Thanks for the advice. And I'm not a man; in cases such as this, it might be more convenient! Anyway, I'm learning as I go. The neighbor's spouts end at least 4 feet from my property line, so there's no issue there. I don't mind taking care of it, I just wasn't sure how to even get started. One more question though, because my degree was in liberal arts and not math and/or physics: how do I determine a 1/4-inch pitch per foot???? :huh:


----------



## NateHanson

Not being a man won't matter. It just means you'll ask for advice and make a plan, then carefully execute it, instead of just renting the biggest digger your truck can tow, tearing up your yard, and figuring out the details "later".  
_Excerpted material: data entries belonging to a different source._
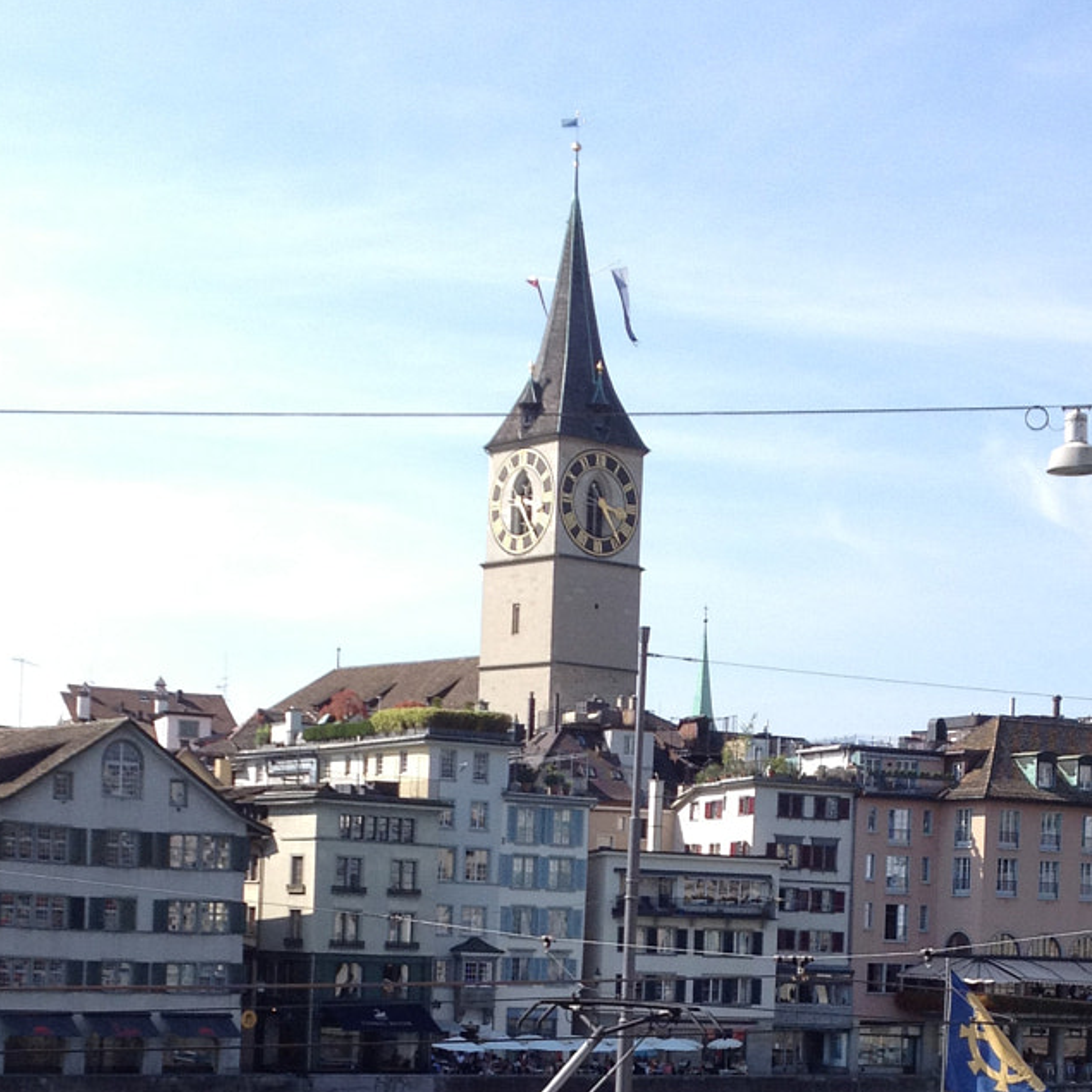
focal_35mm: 78
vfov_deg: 21.8
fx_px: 2784
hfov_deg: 22.2
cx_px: 610
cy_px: 925
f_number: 2.4
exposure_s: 1/1082
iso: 64
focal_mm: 4.28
Anyways, you can mark out that slope by putting two stakes along the side of your proposed ditch, one at either end. Tie mason's string tightly between the stakes, using a level to get the string level. Then measure the length between the stakes (in feet) and divide it by four, and label that inches. Say the stakes are 40 feet apart. That gives you 10 inches. Move your string down 10 inches on the stake you want the water to drain towards. That's your 1/4" per foot slope. Then if your string is 3' above the finished grade of your ditch, just use a 3' long stick to act as your measure of how deep to dig. 



get outside said:


> Thanks for the advice. And I'm not a man; in cases such as this, it might be more convenient! Anyway, I'm learning as I go. The neighbor's spouts end at least 4 feet from my property line, so there's no issue there. I don't mind taking care of it, I just wasn't sure how to even get started. One more question though, because my degree was in liberal arts and not math and/or physics: how do I determine a 1/4-inch pitch per foot???? :huh:


----------